Where Leadex sits relative to this
Leadex doesn't send the email - that's Instantly, Smartlead, Lemlist, or whatever sequencer you've standardized on. What Leadex does is the step before the email exists: you describe the ICP in chat, the agent browses the open web, dedupes against your CRM, and pushes a contact list with verified email addresses to your sending platform. The relevance to Microsoft's enforcement: the lower your bounce rate, the further you sit from the 4-5% reputation cliff that gets you blocked even when your DMARC is clean. Company enrichment in Leadex "typically completes in under 60 seconds" per batch, which means you can re-verify a list the morning you send to it rather than relying on data that aged for six weeks. Authentication keeps you legal; list hygiene keeps you delivering.
FAQ
What does the 550 5.7.15 error code actually mean?
It's Microsoft's SMTP rejection code for bulk senders that fail SPF/DKIM/DMARC authentication. The full text includes "Access denied, sending domain does not meet the required authentication level." The message is rejected at SMTP handshake time and never reaches the recipient mailbox.
Does this only apply if I'm sending over 5,000 emails per day?
The enforcement gate is triggered at 5,000+ messages per day to consumer Microsoft endpoints (outlook.com, hotmail.com, live.com). Microsoft measures aggregate volume across what they identify as a single sender, not per individual domain - cold-email stacks running multiple domains can cross the threshold without any single domain looking high-volume.
Is SPF alone enough or do I need both SPF and DKIM?

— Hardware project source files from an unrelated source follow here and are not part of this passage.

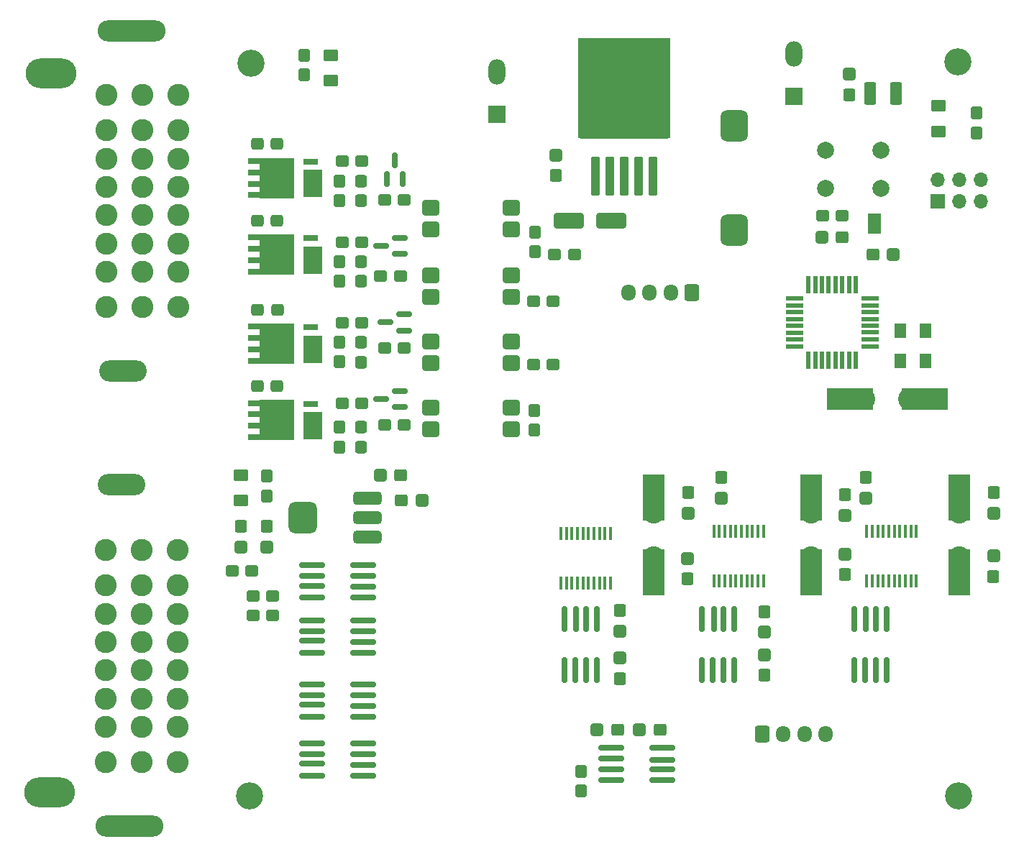
<source format=gbr>
G04 #@! TF.GenerationSoftware,KiCad,Pcbnew,9.0.2*
G04 #@! TF.CreationDate,2025-08-14T17:34:42+08:00*
G04 #@! TF.ProjectId,VCU_V3_1_PREFAB,5643555f-5633-45f3-915f-505245464142,rev?*
G04 #@! TF.SameCoordinates,Original*
G04 #@! TF.FileFunction,Soldermask,Top*
G04 #@! TF.FilePolarity,Negative*
%FSLAX46Y46*%
G04 Gerber Fmt 4.6, Leading zero omitted, Abs format (unit mm)*
G04 Created by KiCad (PCBNEW 9.0.2) date 2025-08-14 17:34:42*
%MOMM*%
%LPD*%
G01*
G04 APERTURE LIST*
G04 Aperture macros list*
%AMRoundRect*
0 Rectangle with rounded corners*
0 $1 Rounding radius*
0 $2 $3 $4 $5 $6 $7 $8 $9 X,Y pos of 4 corners*
0 Add a 4 corners polygon primitive as box body*
4,1,4,$2,$3,$4,$5,$6,$7,$8,$9,$2,$3,0*
0 Add four circle primitives for the rounded corners*
1,1,$1+$1,$2,$3*
1,1,$1+$1,$4,$5*
1,1,$1+$1,$6,$7*
1,1,$1+$1,$8,$9*
0 Add four rect primitives between the rounded corners*
20,1,$1+$1,$2,$3,$4,$5,0*
20,1,$1+$1,$4,$5,$6,$7,0*
20,1,$1+$1,$6,$7,$8,$9,0*
20,1,$1+$1,$8,$9,$2,$3,0*%
G04 Aperture macros list end*
%ADD10RoundRect,0.278125X0.389375X-0.474375X0.389375X0.474375X-0.389375X0.474375X-0.389375X-0.474375X0*%
%ADD11RoundRect,0.100000X0.100000X-0.687500X0.100000X0.687500X-0.100000X0.687500X-0.100000X-0.687500X0*%
%ADD12RoundRect,0.100000X0.099999X-0.687500X0.099999X0.687500X-0.099999X0.687500X-0.099999X-0.687500X0*%
%ADD13RoundRect,0.150000X0.750000X0.150000X-0.750000X0.150000X-0.750000X-0.150000X0.750000X-0.150000X0*%
%ADD14RoundRect,0.249999X0.750001X0.640001X-0.750001X0.640001X-0.750001X-0.640001X0.750001X-0.640001X0*%
%ADD15RoundRect,0.278125X-0.389375X0.474375X-0.389375X-0.474375X0.389375X-0.474375X0.389375X0.474375X0*%
%ADD16RoundRect,0.250001X0.462499X0.624999X-0.462499X0.624999X-0.462499X-0.624999X0.462499X-0.624999X0*%
%ADD17RoundRect,0.305575X0.412525X-0.460025X0.412525X0.460025X-0.412525X0.460025X-0.412525X-0.460025X0*%
%ADD18RoundRect,0.308511X0.416489X-0.457089X0.416489X0.457089X-0.416489X0.457089X-0.416489X-0.457089X0*%
%ADD19RoundRect,0.278125X-0.474375X-0.389375X0.474375X-0.389375X0.474375X0.389375X-0.474375X0.389375X0*%
%ADD20RoundRect,0.278125X0.474375X0.389375X-0.474375X0.389375X-0.474375X-0.389375X0.474375X-0.389375X0*%
%ADD21R,1.700000X1.700000*%
%ADD22O,1.700000X1.700000*%
%ADD23RoundRect,0.305575X-0.412525X0.460025X-0.412525X-0.460025X0.412525X-0.460025X0.412525X0.460025X0*%
%ADD24RoundRect,0.308511X-0.416489X0.457089X-0.416489X-0.457089X0.416489X-0.457089X0.416489X0.457089X0*%
%ADD25RoundRect,0.305575X0.460025X0.412525X-0.460025X0.412525X-0.460025X-0.412525X0.460025X-0.412525X0*%
%ADD26RoundRect,0.308511X0.457089X0.416489X-0.457089X0.416489X-0.457089X-0.416489X0.457089X-0.416489X0*%
%ADD27RoundRect,0.250000X-0.600000X-0.725000X0.600000X-0.725000X0.600000X0.725000X-0.600000X0.725000X0*%
%ADD28O,1.700000X1.950000*%
%ADD29C,3.200000*%
%ADD30RoundRect,0.304348X0.420652X0.395652X-0.420652X0.395652X-0.420652X-0.395652X0.420652X-0.395652X0*%
%ADD31R,2.000000X2.000000*%
%ADD32O,2.000000X3.000000*%
%ADD33RoundRect,0.250001X-0.624999X0.462499X-0.624999X-0.462499X0.624999X-0.462499X0.624999X0.462499X0*%
%ADD34RoundRect,0.150000X-1.350000X-0.150000X1.350000X-0.150000X1.350000X0.150000X-1.350000X0.150000X0*%
%ADD35RoundRect,0.150000X-1.337500X-0.150000X1.337500X-0.150000X1.337500X0.150000X-1.337500X0.150000X0*%
%ADD36RoundRect,0.305575X-0.460025X-0.412525X0.460025X-0.412525X0.460025X0.412525X-0.460025X0.412525X0*%
%ADD37RoundRect,0.308511X-0.457089X-0.416489X0.457089X-0.416489X0.457089X0.416489X-0.457089X0.416489X0*%
%ADD38RoundRect,0.250000X0.300000X-2.050000X0.300000X2.050000X-0.300000X2.050000X-0.300000X-2.050000X0*%
%ADD39RoundRect,0.250002X5.149998X-4.449998X5.149998X4.449998X-5.149998X4.449998X-5.149998X-4.449998X0*%
%ADD40R,2.275000X1.150000*%
%ADD41R,2.275000X1.000000*%
%ADD42R,2.275000X1.060000*%
%ADD43R,1.775000X0.650000*%
%ADD44R,4.125000X4.700000*%
%ADD45R,1.825000X0.700000*%
%ADD46RoundRect,0.250000X1.500000X0.650000X-1.500000X0.650000X-1.500000X-0.650000X1.500000X-0.650000X0*%
%ADD47RoundRect,0.800000X0.800000X-1.075000X0.800000X1.075000X-0.800000X1.075000X-0.800000X-1.075000X0*%
%ADD48O,8.000000X2.500000*%
%ADD49O,6.000000X3.500000*%
%ADD50O,5.600000X2.500000*%
%ADD51C,2.600000*%
%ADD52C,2.000000*%
%ADD53RoundRect,0.250000X0.600000X0.725000X-0.600000X0.725000X-0.600000X-0.725000X0.600000X-0.725000X0*%
%ADD54C,2.400000*%
%ADD55R,2.500000X5.500000*%
%ADD56RoundRect,0.304348X-0.395652X0.420652X-0.395652X-0.420652X0.395652X-0.420652X0.395652X0.420652X0*%
%ADD57RoundRect,0.150000X-0.150000X1.350000X-0.150000X-1.350000X0.150000X-1.350000X0.150000X1.350000X0*%
%ADD58RoundRect,0.150000X-0.150000X1.337500X-0.150000X-1.337500X0.150000X-1.337500X0.150000X1.337500X0*%
%ADD59R,0.550000X2.000000*%
%ADD60R,2.000000X0.550000*%
%ADD61R,2.000000X0.525000*%
%ADD62R,2.000000X0.575000*%
%ADD63R,0.525000X2.000000*%
%ADD64R,5.500000X2.500000*%
%ADD65RoundRect,0.150000X1.350000X0.150000X-1.350000X0.150000X-1.350000X-0.150000X1.350000X-0.150000X0*%
%ADD66RoundRect,0.150000X1.337500X0.150000X-1.337500X0.150000X-1.337500X-0.150000X1.337500X-0.150000X0*%
%ADD67RoundRect,0.250001X0.462499X1.074999X-0.462499X1.074999X-0.462499X-1.074999X0.462499X-1.074999X0*%
%ADD68RoundRect,0.250001X0.624999X-0.462499X0.624999X0.462499X-0.624999X0.462499X-0.624999X-0.462499X0*%
%ADD69R,1.500000X1.000000*%
%ADD70RoundRect,0.375000X1.300000X0.375000X-1.300000X0.375000X-1.300000X-0.375000X1.300000X-0.375000X0*%
%ADD71RoundRect,0.837500X0.837500X1.062500X-0.837500X1.062500X-0.837500X-1.062500X0.837500X-1.062500X0*%
%ADD72RoundRect,0.387500X1.287500X0.387500X-1.287500X0.387500X-1.287500X-0.387500X1.287500X-0.387500X0*%
%ADD73RoundRect,0.150000X0.150000X-0.750000X0.150000X0.750000X-0.150000X0.750000X-0.150000X-0.750000X0*%
G04 APERTURE END LIST*
G36*
X149600000Y-43000000D02*
G01*
X160400000Y-43000000D01*
X160400000Y-54773000D01*
X149600000Y-54773000D01*
X149600000Y-43000000D01*
G37*
G36*
X119500000Y-81250000D02*
G01*
X117225000Y-81250000D01*
X117225000Y-78040000D01*
X119500000Y-78040000D01*
X119500000Y-81250000D01*
G37*
G36*
X119500000Y-90250000D02*
G01*
X117225000Y-90250000D01*
X117225000Y-87040000D01*
X119500000Y-87040000D01*
X119500000Y-90250000D01*
G37*
G36*
X119500000Y-61750000D02*
G01*
X117225000Y-61750000D01*
X117225000Y-58540000D01*
X119500000Y-58540000D01*
X119500000Y-61750000D01*
G37*
G36*
X185250000Y-64700000D02*
G01*
X183750000Y-64700000D01*
X183750000Y-65000000D01*
X185250000Y-65000000D01*
X185250000Y-64700000D01*
G37*
G36*
X119500000Y-70750000D02*
G01*
X117225000Y-70750000D01*
X117225000Y-67540000D01*
X119500000Y-67540000D01*
X119500000Y-70750000D01*
G37*
D10*
X121467500Y-91152500D03*
X121467500Y-88847500D03*
D11*
X165575000Y-106912500D03*
X166225000Y-106912500D03*
X166875000Y-106912500D03*
D12*
X167525001Y-106912500D03*
D11*
X168175000Y-106912500D03*
X168825000Y-106912500D03*
X169475000Y-106912500D03*
X170125000Y-106912500D03*
X170775000Y-106912500D03*
X171425000Y-106912500D03*
X171425000Y-101087500D03*
X170775000Y-101087500D03*
X170125000Y-101087500D03*
X169475000Y-101087500D03*
X168825000Y-101087500D03*
X168175000Y-101087500D03*
X167525000Y-101087500D03*
D12*
X166875001Y-101087500D03*
X166225001Y-101087500D03*
X165575001Y-101087500D03*
D13*
X128600000Y-86450000D03*
X128600000Y-84550000D03*
X126400000Y-85500000D03*
D11*
X183575000Y-106912500D03*
X184225000Y-106912500D03*
X184875000Y-106912500D03*
D12*
X185525001Y-106912500D03*
D11*
X186175000Y-106912500D03*
X186825000Y-106912500D03*
X187475000Y-106912500D03*
X188125000Y-106912500D03*
X188775000Y-106912500D03*
X189425000Y-106912500D03*
X189425000Y-101087500D03*
X188775000Y-101087500D03*
X188125000Y-101087500D03*
X187475000Y-101087500D03*
X186825000Y-101087500D03*
X186175000Y-101087500D03*
X185525000Y-101087500D03*
D12*
X184875001Y-101087500D03*
X184225001Y-101087500D03*
X183575001Y-101087500D03*
D14*
X141765000Y-73500000D03*
X141765000Y-70960000D03*
X132235000Y-70960000D03*
X132235000Y-73500000D03*
D15*
X117362500Y-45058383D03*
X117362500Y-47363383D03*
D16*
X190487500Y-77500000D03*
X187512500Y-77500000D03*
D17*
X180993100Y-106215599D03*
D18*
X181000000Y-103784399D03*
D19*
X178347500Y-63967500D03*
X180652500Y-63967500D03*
D20*
X129152500Y-88532500D03*
X126847500Y-88532500D03*
D11*
X147575000Y-107162500D03*
X148225000Y-107162500D03*
X148875000Y-107162500D03*
D12*
X149525001Y-107162500D03*
D11*
X150175000Y-107162500D03*
X150825000Y-107162500D03*
X151475000Y-107162500D03*
X152125000Y-107162500D03*
X152775000Y-107162500D03*
X153425000Y-107162500D03*
X153425000Y-101337500D03*
X152775000Y-101337500D03*
X152125000Y-101337500D03*
X151475000Y-101337500D03*
X150825000Y-101337500D03*
X150175000Y-101337500D03*
X149525000Y-101337500D03*
D12*
X148875001Y-101337500D03*
X148225001Y-101337500D03*
X147575001Y-101337500D03*
D21*
X191975000Y-62275000D03*
D22*
X191975000Y-59735000D03*
X194515000Y-62275000D03*
X194515000Y-59735000D03*
X197055000Y-62275000D03*
X197055000Y-59735000D03*
D23*
X154506900Y-110417400D03*
D24*
X154500000Y-112848600D03*
D25*
X154215600Y-124506900D03*
D26*
X151784400Y-124500000D03*
D27*
X171250000Y-124975000D03*
D28*
X173750000Y-124975000D03*
X176250000Y-124975000D03*
X178750000Y-124975000D03*
D29*
X111100000Y-45989100D03*
D30*
X114157500Y-64500000D03*
X111807500Y-64500000D03*
D13*
X128600000Y-68450000D03*
X128600000Y-66550000D03*
X126400000Y-67500000D03*
D17*
X154493100Y-118436600D03*
D18*
X154500000Y-116005400D03*
D10*
X144467500Y-89152500D03*
X144467500Y-86847500D03*
D23*
X181006900Y-96784400D03*
D24*
X181000000Y-99215600D03*
D20*
X124152500Y-76532500D03*
X121847500Y-76532500D03*
X124152500Y-86032500D03*
X121847500Y-86032500D03*
D23*
X183506900Y-94784400D03*
D24*
X183500000Y-97215600D03*
D15*
X144532500Y-65847500D03*
X144532500Y-68152500D03*
D31*
X175000000Y-49867677D03*
D32*
X175000000Y-44867677D03*
D23*
X171506900Y-110544400D03*
D24*
X171500000Y-112975600D03*
D33*
X109855000Y-94524500D03*
X109855000Y-97499500D03*
D34*
X118301732Y-105095000D03*
X118301732Y-106365000D03*
D35*
X118289232Y-107500000D03*
D34*
X118301732Y-108905000D03*
X124301732Y-108905000D03*
X124301732Y-107635000D03*
X124301732Y-106365000D03*
X124301732Y-105095000D03*
D29*
X194300000Y-45836700D03*
D36*
X128784400Y-97493100D03*
D37*
X131215600Y-97500000D03*
D38*
X151600000Y-59275000D03*
X153300000Y-59275000D03*
X155000000Y-59275000D03*
D39*
X155000000Y-50125000D03*
D38*
X156700000Y-59275000D03*
X158400000Y-59275000D03*
D40*
X118362500Y-80675000D03*
D41*
X118362500Y-79600000D03*
D42*
X118362500Y-78570000D03*
D43*
X118112500Y-77095000D03*
D44*
X114137500Y-79000000D03*
D45*
X111662500Y-80995000D03*
X111662500Y-79665000D03*
X111662500Y-78335000D03*
X111662500Y-77005000D03*
D46*
X153500000Y-64500000D03*
X148500000Y-64500000D03*
D14*
X141765000Y-65500000D03*
X141765000Y-62960000D03*
X132235000Y-62960000D03*
X132235000Y-65500000D03*
D19*
X144347500Y-81467500D03*
X146652500Y-81467500D03*
D17*
X171493100Y-118055600D03*
D18*
X171500000Y-115624400D03*
D10*
X121467500Y-81152500D03*
X121467500Y-78847500D03*
X121467500Y-71652500D03*
X121467500Y-69347500D03*
D17*
X198493100Y-106431200D03*
D18*
X198500000Y-104000000D03*
D19*
X108847500Y-105717500D03*
X111152500Y-105717500D03*
D13*
X129100000Y-77450000D03*
X129100000Y-75550000D03*
X126900000Y-76500000D03*
D29*
X194400000Y-132247500D03*
D47*
X168000000Y-65625000D03*
X168000000Y-53375000D03*
D48*
X97000000Y-42200000D03*
D49*
X87500000Y-47200000D03*
D50*
X96000000Y-82200000D03*
D51*
X102500000Y-49725000D03*
X102500000Y-53875000D03*
X102500000Y-57205000D03*
X102500000Y-60535000D03*
X102500000Y-63840000D03*
X102500000Y-67195000D03*
X102500000Y-70525000D03*
X102500000Y-74675000D03*
X98300000Y-49725000D03*
X98300000Y-53875000D03*
X98300000Y-57205000D03*
X98300000Y-60535000D03*
X98300000Y-63840000D03*
X98300000Y-67195000D03*
X98300000Y-70525000D03*
X98300000Y-74675000D03*
X94100000Y-49725000D03*
X94100000Y-53875000D03*
X94100000Y-57205000D03*
X94100000Y-60535000D03*
X94100000Y-63840000D03*
X94100000Y-67195000D03*
X94100000Y-70525000D03*
X94100000Y-74675000D03*
D20*
X128652500Y-71032500D03*
X126347500Y-71032500D03*
D52*
X178750000Y-56250000D03*
X185250000Y-56250000D03*
X178750000Y-60750000D03*
X185250000Y-60750000D03*
D53*
X163000000Y-73000000D03*
D28*
X160500000Y-73000000D03*
X158000000Y-73000000D03*
X155500000Y-73000000D03*
D19*
X111347500Y-108717500D03*
X113652500Y-108717500D03*
X144347500Y-73967500D03*
X146652500Y-73967500D03*
D54*
X177000000Y-99006719D03*
D55*
X176991762Y-97093282D03*
X177000000Y-105906719D03*
D54*
X177000000Y-104086719D03*
D23*
X198506900Y-96568800D03*
D24*
X198500000Y-99000000D03*
D56*
X124000000Y-59825000D03*
X124000000Y-62175000D03*
D29*
X110900000Y-132247500D03*
D30*
X114157500Y-84000000D03*
X111807500Y-84000000D03*
D23*
X166442179Y-94784400D03*
D24*
X166435279Y-97215600D03*
D17*
X162493100Y-106715600D03*
D18*
X162500000Y-104284400D03*
D40*
X118362500Y-89675000D03*
D41*
X118362500Y-88600000D03*
D42*
X118362500Y-87570000D03*
D43*
X118112500Y-86095000D03*
D44*
X114137500Y-88000000D03*
D45*
X111662500Y-89995000D03*
X111662500Y-88665000D03*
X111662500Y-87335000D03*
X111662500Y-86005000D03*
D10*
X149967500Y-131652500D03*
X149967500Y-129347500D03*
D33*
X120500000Y-45012500D03*
X120500000Y-47987500D03*
D16*
X190487500Y-81000000D03*
X187512500Y-81000000D03*
D57*
X151765000Y-111427000D03*
X150495000Y-111427000D03*
D58*
X149360000Y-111414500D03*
D57*
X147955000Y-111427000D03*
X147955000Y-117427000D03*
X149225000Y-117427000D03*
X150495000Y-117427000D03*
X151765000Y-117427000D03*
D10*
X196467500Y-54152500D03*
X196467500Y-51847500D03*
D59*
X176700000Y-80950000D03*
X177500000Y-80950000D03*
X178300000Y-80950000D03*
X179100000Y-80950000D03*
X179900000Y-80950000D03*
X180700000Y-80950000D03*
X181500000Y-80950000D03*
X182300000Y-80950000D03*
D60*
X183950000Y-79300000D03*
D61*
X183950000Y-78512500D03*
D62*
X183950000Y-77687500D03*
D60*
X183950000Y-76900000D03*
X183950000Y-76100000D03*
X183950000Y-75300000D03*
X183950000Y-74500000D03*
X183950000Y-73700000D03*
D59*
X182300000Y-72050000D03*
X181500000Y-72050000D03*
X180700000Y-72050000D03*
D63*
X179887500Y-72050000D03*
D59*
X179100000Y-72050000D03*
X178300000Y-72050000D03*
X177500000Y-72050000D03*
X176700000Y-72050000D03*
D60*
X175050000Y-73700000D03*
X175050000Y-74500000D03*
X175050000Y-75300000D03*
X175050000Y-76100000D03*
X175050000Y-76900000D03*
X175050000Y-77700000D03*
X175050000Y-78500000D03*
X175050000Y-79300000D03*
D54*
X188493282Y-85500000D03*
D64*
X190406719Y-85491762D03*
X181593282Y-85500000D03*
D54*
X183413282Y-85500000D03*
D15*
X112935500Y-94605500D03*
X112935500Y-96910500D03*
D20*
X124152500Y-67032500D03*
X121847500Y-67032500D03*
D56*
X124000000Y-88825000D03*
X124000000Y-91175000D03*
D54*
X194500000Y-99006720D03*
D55*
X194491762Y-97093283D03*
X194500000Y-105906720D03*
D54*
X194500000Y-104086720D03*
D14*
X141765000Y-81270000D03*
X141765000Y-78730000D03*
X132235000Y-78730000D03*
X132235000Y-81270000D03*
D36*
X184284400Y-68493100D03*
D37*
X186715600Y-68500000D03*
D20*
X124152500Y-57532500D03*
X121847500Y-57532500D03*
D31*
X140000000Y-52000000D03*
D32*
X140000000Y-47000000D03*
D23*
X112909900Y-100511400D03*
D24*
X112903000Y-102942600D03*
D23*
X109909900Y-100511400D03*
D24*
X109903000Y-102942600D03*
D65*
X159500000Y-130405000D03*
X159500000Y-129135000D03*
D66*
X159512500Y-128000000D03*
D65*
X159500000Y-126595000D03*
X153500000Y-126595000D03*
X153500000Y-127865000D03*
X153500000Y-129135000D03*
X153500000Y-130405000D03*
D17*
X181493100Y-49715600D03*
D18*
X181500000Y-47284400D03*
D20*
X129152500Y-62032500D03*
X126847500Y-62032500D03*
D25*
X159215600Y-124506900D03*
D26*
X156784400Y-124500000D03*
D25*
X180715600Y-66506900D03*
D26*
X178284400Y-66500000D03*
D30*
X114164259Y-55500000D03*
X111814259Y-55500000D03*
D67*
X186987500Y-49500000D03*
X184012500Y-49500000D03*
D56*
X124000000Y-69325000D03*
X124000000Y-71675000D03*
D68*
X192000000Y-53987500D03*
X192000000Y-51012500D03*
D34*
X118301732Y-111595000D03*
X118301732Y-112865000D03*
D35*
X118289232Y-114000000D03*
D34*
X118301732Y-115405000D03*
X124301732Y-115405000D03*
X124301732Y-114135000D03*
X124301732Y-112865000D03*
X124301732Y-111595000D03*
D14*
X141765000Y-89040000D03*
X141765000Y-86500000D03*
X132235000Y-86500000D03*
X132235000Y-89040000D03*
D54*
X158500000Y-99000000D03*
D55*
X158491762Y-97086563D03*
X158500000Y-105900000D03*
D54*
X158500000Y-104080000D03*
D57*
X185905000Y-111427000D03*
X184635000Y-111427000D03*
D58*
X183500000Y-111414500D03*
D57*
X182095000Y-111427000D03*
X182095000Y-117427000D03*
X183365000Y-117427000D03*
X184635000Y-117427000D03*
X185905000Y-117427000D03*
D40*
X118362500Y-61175000D03*
D41*
X118362500Y-60100000D03*
D42*
X118362500Y-59070000D03*
D43*
X118112500Y-57595000D03*
D44*
X114137500Y-59500000D03*
D45*
X111662500Y-61495000D03*
X111662500Y-60165000D03*
X111662500Y-58835000D03*
X111662500Y-57505000D03*
D50*
X95800000Y-95600000D03*
D49*
X87400000Y-131800000D03*
D48*
X96800000Y-135800000D03*
D51*
X102400000Y-103325000D03*
X102400000Y-107475000D03*
X102400000Y-110805000D03*
X102400000Y-114135000D03*
X102400000Y-117440000D03*
X102400000Y-120795000D03*
X102400000Y-124125000D03*
X102400000Y-128275000D03*
X98200000Y-103325000D03*
X98200000Y-107475000D03*
X98200000Y-110805000D03*
X98200000Y-114135000D03*
X98200000Y-117440000D03*
X98200000Y-120795000D03*
X98200000Y-124125000D03*
X98200000Y-128275000D03*
X94000000Y-103325000D03*
X94000000Y-107475000D03*
X94000000Y-110805000D03*
X94000000Y-114135000D03*
X94000000Y-117440000D03*
X94000000Y-120795000D03*
X94000000Y-124125000D03*
X94000000Y-128275000D03*
D34*
X118301732Y-126062500D03*
X118301732Y-127332500D03*
D35*
X118289232Y-128467500D03*
D34*
X118301732Y-129872500D03*
X124301732Y-129872500D03*
X124301732Y-128602500D03*
X124301732Y-127332500D03*
X124301732Y-126062500D03*
D56*
X124000000Y-78825000D03*
X124000000Y-81175000D03*
D23*
X162566900Y-96568800D03*
D24*
X162560000Y-99000000D03*
D57*
X167969721Y-111427000D03*
X166699721Y-111427000D03*
D58*
X165564721Y-111414500D03*
D57*
X164159721Y-111427000D03*
X164159721Y-117427000D03*
X165429721Y-117427000D03*
X166699721Y-117427000D03*
X167969721Y-117427000D03*
D69*
X184500000Y-64200000D03*
X184500000Y-65500000D03*
D17*
X146993100Y-59215600D03*
D18*
X147000000Y-56784400D03*
D34*
X118301732Y-119095000D03*
X118301732Y-120365000D03*
D35*
X118289232Y-121500000D03*
D34*
X118301732Y-122905000D03*
X124301732Y-122905000D03*
X124301732Y-121635000D03*
X124301732Y-120365000D03*
X124301732Y-119095000D03*
D70*
X124825000Y-101800000D03*
X124825000Y-99500000D03*
D71*
X117175000Y-99500000D03*
D72*
X124825000Y-97225000D03*
D10*
X121467500Y-62152500D03*
X121467500Y-59847500D03*
D73*
X127050000Y-59600000D03*
X128950000Y-59600000D03*
X128000000Y-57400000D03*
D20*
X113631017Y-111032500D03*
X111326017Y-111032500D03*
X129152500Y-79532500D03*
X126847500Y-79532500D03*
D30*
X114168241Y-75000000D03*
X111818241Y-75000000D03*
D19*
X146847500Y-68467500D03*
X149152500Y-68467500D03*
D40*
X118362500Y-70175000D03*
D41*
X118362500Y-69100000D03*
D42*
X118362500Y-68070000D03*
D43*
X118112500Y-66595000D03*
D44*
X114137500Y-68500000D03*
D45*
X111662500Y-70495000D03*
X111662500Y-69165000D03*
X111662500Y-67835000D03*
X111662500Y-66505000D03*
D25*
X128715600Y-94506900D03*
D26*
X126284400Y-94500000D03*
M02*

</source>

You need DMARC with alignment on at least one of SPF or DKIM. SPF alone with broken DKIM no longer passes the gate at consumer Microsoft endpoints if DMARC alignment fails on the SPF side. The safest configuration is SPF passing and DKIM passing with both aligned to the From: header domain.
Can I use p=none for DMARC, or do I need p=reject?
p=none is the minimum to satisfy Microsoft's authentication gate. Tighten to p=quarantine or p=reject only after you've reviewed at least 30 days of aggregate (rua) DMARC reports to confirm no legitimate mail flow is failing alignment. Tightening prematurely can block your own transactional mail.
Does Office 365 corporate mail enforce the same rules?
The May 2025 enforcement applies specifically to the consumer Outlook surface (outlook.com, hotmail.com, live.com). Office 365 corporate domains have their own deliverability rules and have been progressively tightening throughout 2025-2026; if your prospect list is heavily B2B and Office-365-routed, expect similar enforcement to apply on a rolling basis even if the public dates haven't been announced yet.